You have a GPU is Tesla K40. What about another one ? Also K40? What’s your display GPU?

Also if you thought it is a programming bug, then suggest you post the problem into cuda programming section, there you can seek more help about programming details.

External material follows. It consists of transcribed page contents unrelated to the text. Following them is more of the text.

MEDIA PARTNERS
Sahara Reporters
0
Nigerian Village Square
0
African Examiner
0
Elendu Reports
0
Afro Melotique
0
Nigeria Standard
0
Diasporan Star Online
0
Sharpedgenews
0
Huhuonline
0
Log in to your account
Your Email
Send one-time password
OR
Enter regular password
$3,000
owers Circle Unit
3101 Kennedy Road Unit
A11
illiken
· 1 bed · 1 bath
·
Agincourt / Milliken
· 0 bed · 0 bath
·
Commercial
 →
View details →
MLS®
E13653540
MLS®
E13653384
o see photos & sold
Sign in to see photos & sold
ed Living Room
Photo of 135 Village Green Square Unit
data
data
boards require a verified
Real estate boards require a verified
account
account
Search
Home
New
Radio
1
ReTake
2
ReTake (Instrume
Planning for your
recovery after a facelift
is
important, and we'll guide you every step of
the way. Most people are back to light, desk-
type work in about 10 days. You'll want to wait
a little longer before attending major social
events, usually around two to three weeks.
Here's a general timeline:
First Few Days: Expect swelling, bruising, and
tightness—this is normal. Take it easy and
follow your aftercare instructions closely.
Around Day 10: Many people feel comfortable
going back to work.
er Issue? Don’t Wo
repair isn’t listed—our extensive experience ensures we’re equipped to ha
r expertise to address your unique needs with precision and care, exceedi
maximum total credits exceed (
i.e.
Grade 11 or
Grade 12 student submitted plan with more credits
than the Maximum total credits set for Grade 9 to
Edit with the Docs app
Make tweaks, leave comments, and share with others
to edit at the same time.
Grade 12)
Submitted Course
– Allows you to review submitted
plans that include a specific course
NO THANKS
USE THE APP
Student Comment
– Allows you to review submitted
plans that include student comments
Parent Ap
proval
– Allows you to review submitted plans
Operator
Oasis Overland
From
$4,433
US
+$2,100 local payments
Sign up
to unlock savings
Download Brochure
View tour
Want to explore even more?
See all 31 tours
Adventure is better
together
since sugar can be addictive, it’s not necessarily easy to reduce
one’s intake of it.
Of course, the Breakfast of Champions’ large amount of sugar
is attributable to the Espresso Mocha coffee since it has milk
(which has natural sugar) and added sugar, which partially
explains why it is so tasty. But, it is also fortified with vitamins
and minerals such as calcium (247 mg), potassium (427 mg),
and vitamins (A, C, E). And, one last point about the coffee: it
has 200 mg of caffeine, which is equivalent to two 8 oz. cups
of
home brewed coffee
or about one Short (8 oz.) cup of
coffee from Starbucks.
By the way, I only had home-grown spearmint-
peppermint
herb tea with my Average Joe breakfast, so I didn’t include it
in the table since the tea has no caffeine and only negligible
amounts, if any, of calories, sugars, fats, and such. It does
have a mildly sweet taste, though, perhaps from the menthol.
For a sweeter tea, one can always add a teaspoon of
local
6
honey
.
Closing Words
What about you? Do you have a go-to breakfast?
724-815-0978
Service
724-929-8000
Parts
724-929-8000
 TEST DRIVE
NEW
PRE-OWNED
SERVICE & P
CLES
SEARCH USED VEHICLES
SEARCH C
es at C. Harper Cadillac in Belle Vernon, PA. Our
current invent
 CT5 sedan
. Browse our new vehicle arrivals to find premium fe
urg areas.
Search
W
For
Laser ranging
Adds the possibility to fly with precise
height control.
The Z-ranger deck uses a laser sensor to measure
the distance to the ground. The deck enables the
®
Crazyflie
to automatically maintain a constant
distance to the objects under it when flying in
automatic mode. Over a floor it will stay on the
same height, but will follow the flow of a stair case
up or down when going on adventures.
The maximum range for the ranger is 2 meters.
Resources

Thanks !

Hi Veraj,

K40 has two GPU’s.
±----------------------------------------------------------------------------+
| NVIDIA-SMI 367.48 Driver Version: 367.48 |
|-------------------------------±---------------------±---------------------+
| GPU Name Persistence-M| Bus-Id Disp.A | Volatile Uncorr. ECC |
| Fan Temp Perf Pwr:Usage/Cap| Memory-Usage | GPU-Util Compute M. |
|===============================+======================+======================|
| 0 Tesla K40m Off | 0000:08:00.0 Off | 0 |
| N/A 29C P0 60W / 235W | 0MiB / 11439MiB | 0% Default |
±------------------------------±---------------------±---------------------+
| 1 Tesla K40m Off | 0000:24:00.0 Off | N/A |
| N/A 30C P0 63W / 235W | 0MiB / 11439MiB | 54% Default |
±------------------------------±---------------------±---------------------+

±----------------------------------------------------------------------------+
| Processes: GPU Memory |
| GPU PID Type Process name Usage |
|=============================================================================|
| No running processes found |
±----------------------------------------------------------------------------+

I turned on -rdynamic and -lineinfo when compiling. After several runs, I was able to see some meaningful stack at the moment of crash. In the end, the bug was caused by memory copying host data structure to only GPU0 while the troubled kernel is launched on GPU1.

Thank you all for the feedback and attention.